Il papa si è recato presso una piccola cappella nel bosco dove ha sostato in preghiera, pregando il rosario innanzi ad una statua di Nostra Signora di Medjugorie che era stata dapprima rubata e poi restituita.
Chi ha assistito ha definito il momento come “molto toccante”.
(L’episodio lo potete trovare narrato qui).
Recentemente, e precisamente nell’udienza generale del 4 giugno 2008 in una piazza San Pietro gremitissima, il Papa ha benedetto la statua della “Madonna di Medjugorie” del Movimento Gospa di Milano.
E non si è trattato di una improvvisata…
“Ora cantate inni con tutto il cuore e con la bocca e benedite il Nome del Signore!” (Sir. 39,35)
Simmy
P.S. Alcune immagini sono state copiate da altri siti. Se i rispettivi proprietari dovessero ritenere illecita la loro riproduzione in queste pagine, potranno contattarmi via mail dalla sezione contatti e provvederò alla immediata sostituzione. Grazie.

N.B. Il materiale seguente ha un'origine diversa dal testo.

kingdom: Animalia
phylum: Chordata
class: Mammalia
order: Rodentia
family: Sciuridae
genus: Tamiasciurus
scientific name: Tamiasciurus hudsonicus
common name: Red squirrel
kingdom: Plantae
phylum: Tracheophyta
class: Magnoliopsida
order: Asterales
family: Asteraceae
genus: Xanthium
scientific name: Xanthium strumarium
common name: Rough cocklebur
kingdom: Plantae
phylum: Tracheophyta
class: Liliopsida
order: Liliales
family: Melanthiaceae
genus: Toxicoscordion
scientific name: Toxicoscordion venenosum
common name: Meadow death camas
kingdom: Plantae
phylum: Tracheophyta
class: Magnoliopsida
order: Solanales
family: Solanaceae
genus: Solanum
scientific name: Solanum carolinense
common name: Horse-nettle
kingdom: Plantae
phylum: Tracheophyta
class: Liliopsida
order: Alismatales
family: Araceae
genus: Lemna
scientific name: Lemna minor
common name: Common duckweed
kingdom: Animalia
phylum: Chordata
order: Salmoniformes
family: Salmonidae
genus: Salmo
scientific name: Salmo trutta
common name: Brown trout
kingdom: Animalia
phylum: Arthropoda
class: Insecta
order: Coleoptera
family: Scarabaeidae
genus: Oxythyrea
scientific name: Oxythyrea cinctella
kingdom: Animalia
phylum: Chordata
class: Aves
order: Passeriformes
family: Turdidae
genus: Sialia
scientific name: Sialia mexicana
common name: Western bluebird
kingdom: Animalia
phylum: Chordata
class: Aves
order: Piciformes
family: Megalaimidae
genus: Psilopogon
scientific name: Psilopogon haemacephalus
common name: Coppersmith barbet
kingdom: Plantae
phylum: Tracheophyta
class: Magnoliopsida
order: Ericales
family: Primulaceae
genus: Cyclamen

In conformità ai decreti di Papa Urbano VIII e alle direttive del Concilio Vaticano II, preciso che non intendo in alcun modo prevenire il giudizio sull'autenticità soprannaturale dei fatti e dei messaggi di cui si fa cenno, pur essendone - a titolo personale - convinto.
Tale giudizio compete alla Chiesa, a cui comunque mi sottometto pienamente.
Le parole "apparizioni", "messaggi" e simili, hanno qui semplice valore di testimonianza.